For the really large stuff, the only people who can even comprehend them enough to give them a proper definition for a name to mean anything are scholars who have little reason to call them anything other than "the self-descriptive, obvious category for what this object is".

Devils_Advocate
2020-10-03, 09:22 PM
Well, first off, do you want to be maximally inclusive, or do you only want to refer to everything that exists, while excluding everything that doesn't exist? Those seem like opposed goals.

And if the latter, what do you mean by "exist"? If you do want to limit yourself to "our reality", then how exactly do you decide what makes the cut, hmm? If it's defined relative to us, who are "we" in this context? Who does that include?

I feel like the best name would give a good sense of what it covers.

Are you talking about everything, or the set containing everything? Or are you assuming that everything exists in a common medium, like spacetime? What if it doesn't?

akma
2020-10-05, 02:27 AM
Between The Emptiness.

A defining feature of our universe seems to be an abundance of space between things, and that space is pretty empty. Since our world is filled with emptiness, it is logical to name it by its emptiness, and non empty things in space are between the empty non things in space.

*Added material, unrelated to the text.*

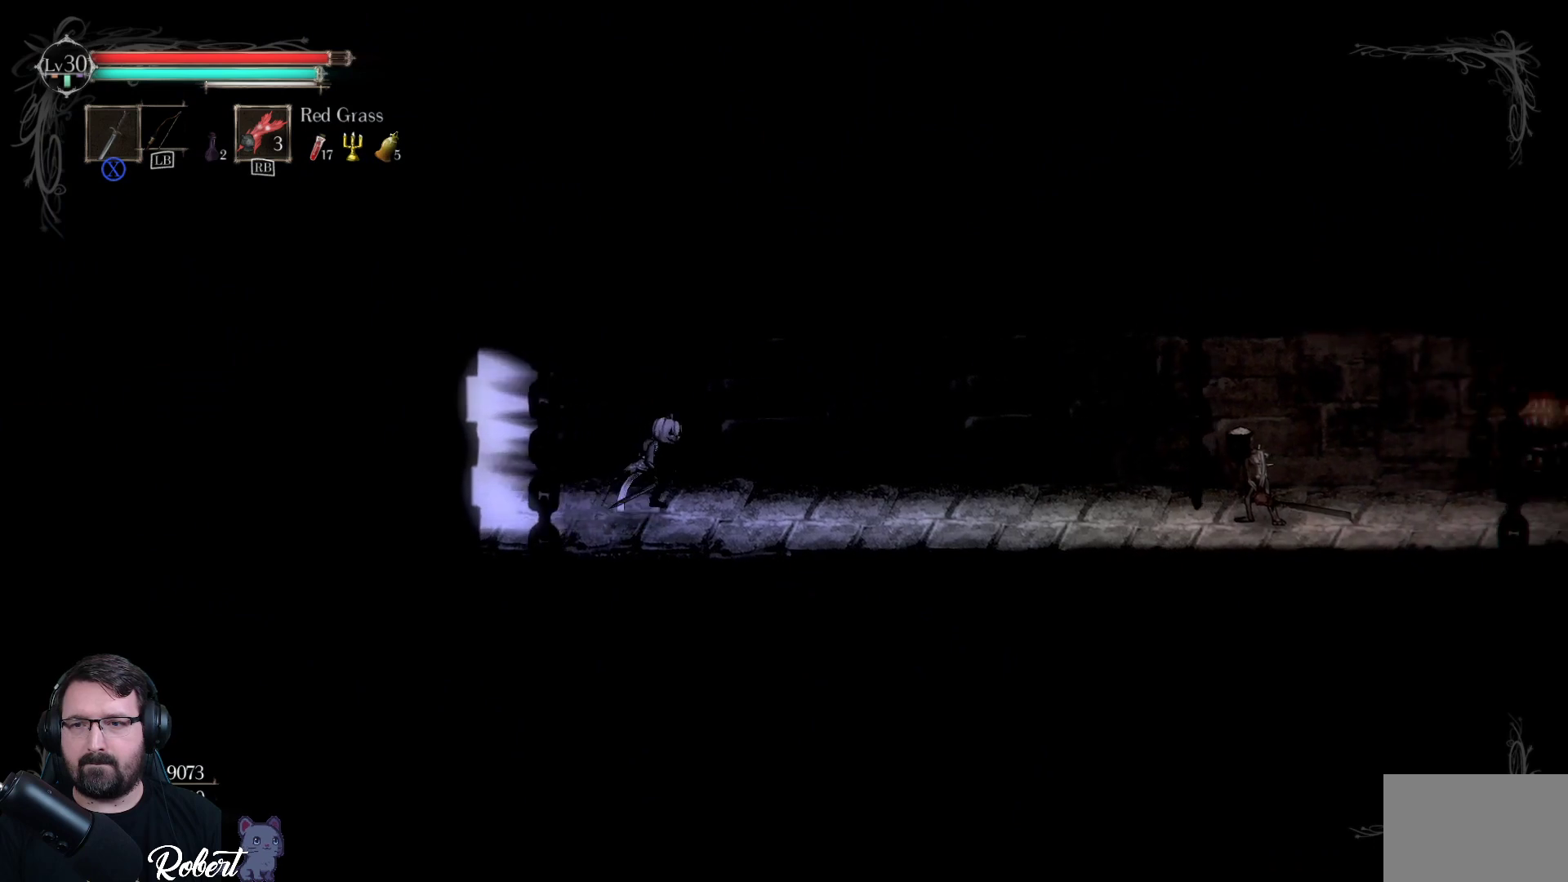
{"buttons": [], "left_stick": "right", "right_stick": "center", "events": []}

Many fictional universes are named after the story or the main character, such as the Buffyverse or the Arrowverse.


Akmaverse?

Dargaron
2020-10-05, 08:17 AM
Obviously we're in the Prime Universe setting, since our universe is the first one to be observed as far as we know, and everything important happens here.

Tyndmyr
2020-10-05, 01:21 PM
Obviously, our setting was created by a DM with a love for gritty realism, and a deep distrust of wonder and magic, given the lack of such systems and available magic and magic items for the players.

Therefore, I vote we call it the Snyderverse.